When two compounds `Acl_(3) and DCl_(3)` of two elements A and D are mixed together a compound `ADCl_(6)` is formed. Structural analysis showed that `AdCl_(6)` is an ionic compound. Given that `DCl_(3)` is trigonal planar and `Acl_(3)` is trigonal pyramidal, predict the shape of the anion `DCl_(4)^(-)`.

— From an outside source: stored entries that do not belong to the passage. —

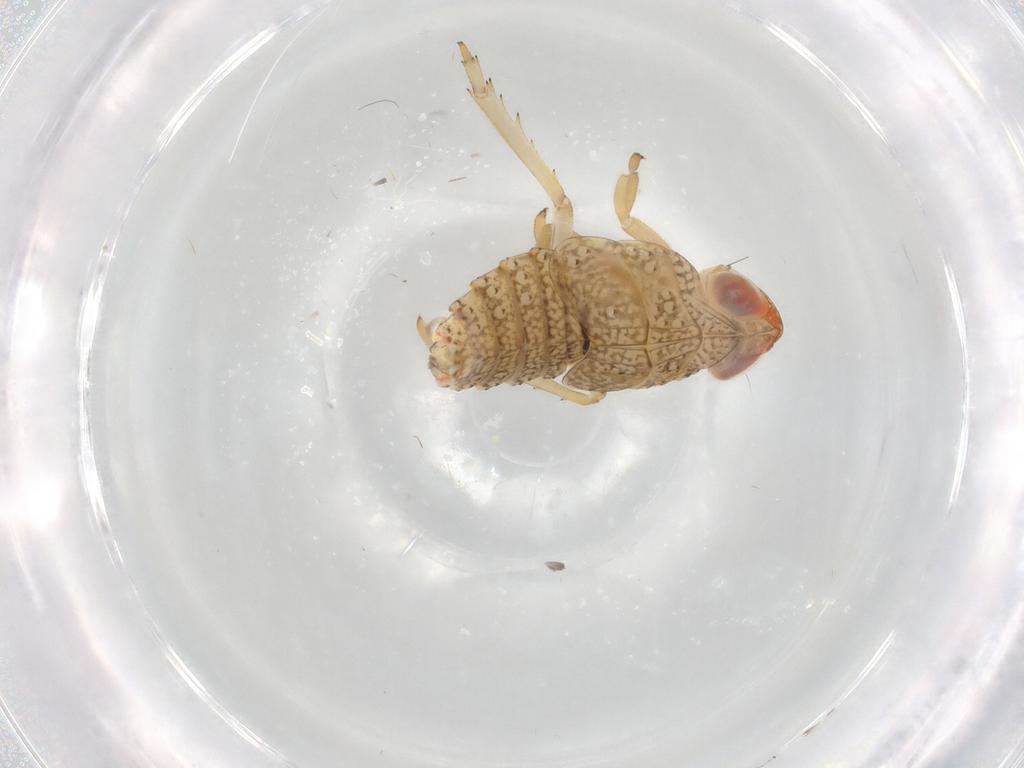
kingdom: Animalia
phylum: Arthropoda
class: Insecta
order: Hemiptera
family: Fulgoroidea_incertae_sedis
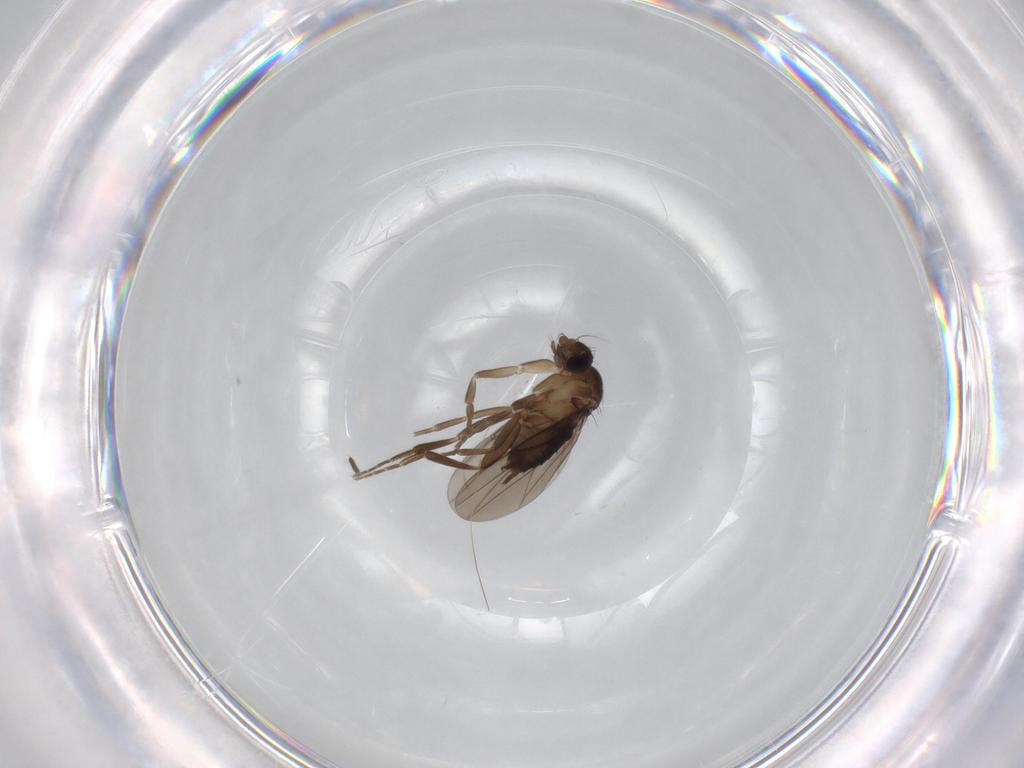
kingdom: Animalia
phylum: Arthropoda
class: Insecta
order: Diptera
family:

To solve the problem, we need to analyze the information given about the compounds ACl₃ and DCl₃, and then predict the shape of the anion DCl₄⁻. ### Step-by-Step Solution: 1. **Identify the Compounds and Their Structures**: - ACl₃ is described as trigonal pyramidal. - DCl₃ is described as trigonal planar. 2. **Determine the Hybridization of A and D**: - Since ACl₃ is trigonal pyramidal, the central atom A has a hybridization of sp³, which implies it has one lone pair and three bond pairs. - DCl₃ being trigonal planar indicates that the central atom D has a hybridization of sp², which means it has no lone pairs and three bond pairs. 3. **Understand the Formation of ADCl₆**: - When ACl₃ and DCl₃ are mixed, they form the compound ADCl₆. This compound is ionic in nature. - The likely ionic forms are DCl₂⁺ (cation) and ACl₄⁻ (anion) or DCl₄⁻ (anion) and ACl₂⁺ (cation). 4. **Focus on the Anion DCl₄⁻**: - We need to predict the shape of the anion DCl₄⁻. Since D is from the boron family (group 13), it has three valence electrons. When it forms DCl₄⁻, it gains an additional electron, resulting in four bond pairs and no lone pairs. 5. **Determine the Shape of DCl₄⁻**: - With four bond pairs and no lone pairs, the molecular geometry of DCl₄⁻ will be tetrahedral. This is due to the arrangement of the four bonding pairs around the central atom D, which minimizes the repulsion between them. 6. **Conclusion**: - The shape of the anion DCl₄⁻ is tetrahedral. ### Final Answer: The shape of the anion DCl₄⁻ is tetrahedral.